_Task requirements_
Repeat the entries below exactly as they appear, with no pictures.

_Entries taken from a collection_
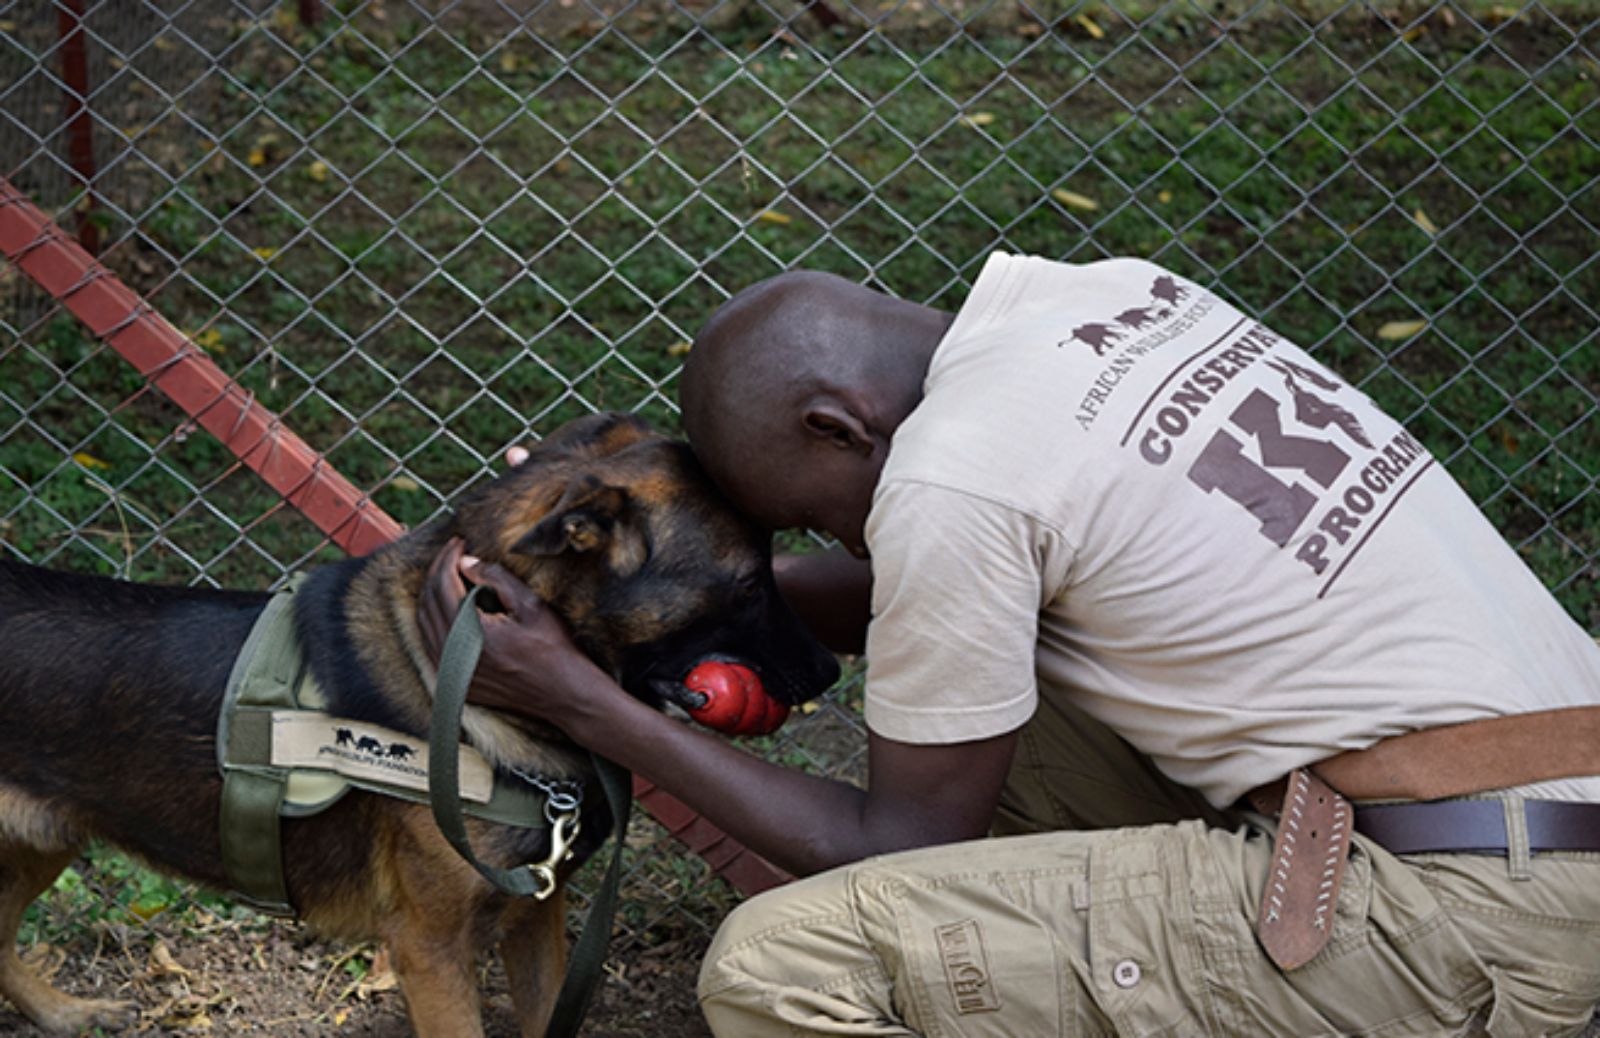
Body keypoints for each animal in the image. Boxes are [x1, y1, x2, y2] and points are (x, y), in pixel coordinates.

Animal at [0, 412, 844, 1036]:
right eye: (749, 582)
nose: (831, 673)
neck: (460, 676)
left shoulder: (536, 917)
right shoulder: (430, 952)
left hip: (40, 842)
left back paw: (62, 1014)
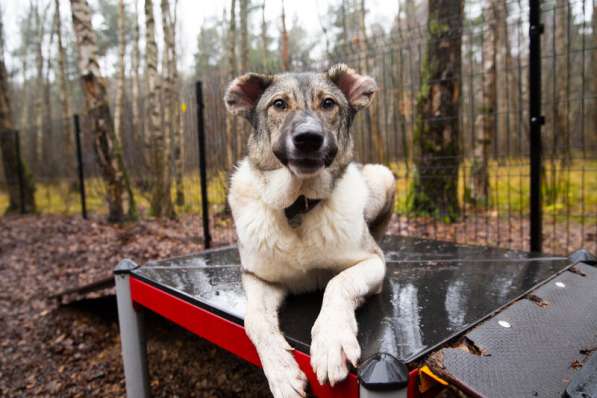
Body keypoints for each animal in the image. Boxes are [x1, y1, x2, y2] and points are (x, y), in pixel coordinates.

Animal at [224, 63, 396, 396]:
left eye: (328, 103)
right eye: (279, 104)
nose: (308, 138)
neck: (298, 206)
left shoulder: (372, 262)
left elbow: (338, 283)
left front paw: (331, 341)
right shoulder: (258, 277)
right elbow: (255, 320)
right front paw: (281, 372)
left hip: (384, 176)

_Response area_
Body keypoints for each animal in the image. Boxes are [x1, y1, x2, y2] and points are (x, y), in pixel coordinates.

Animal at [0, 412, 844, 1036]:
right eye: (749, 582)
nose: (831, 673)
neck: (460, 676)
left shoulder: (536, 917)
right shoulder: (430, 952)
left hip: (40, 842)
left back paw: (62, 1014)
Body keypoints for each animal in the image. Boxes are [x1, y1, x2, y2] and points are (x, y), in pixel coordinates.

Animal at [224, 63, 396, 396]:
left eye: (328, 103)
right eye: (279, 104)
nose: (308, 138)
neck: (298, 206)
left shoulder: (372, 262)
left elbow: (338, 283)
left front paw: (331, 341)
right shoulder: (258, 277)
right elbow: (255, 320)
right front paw: (281, 372)
left hip: (384, 176)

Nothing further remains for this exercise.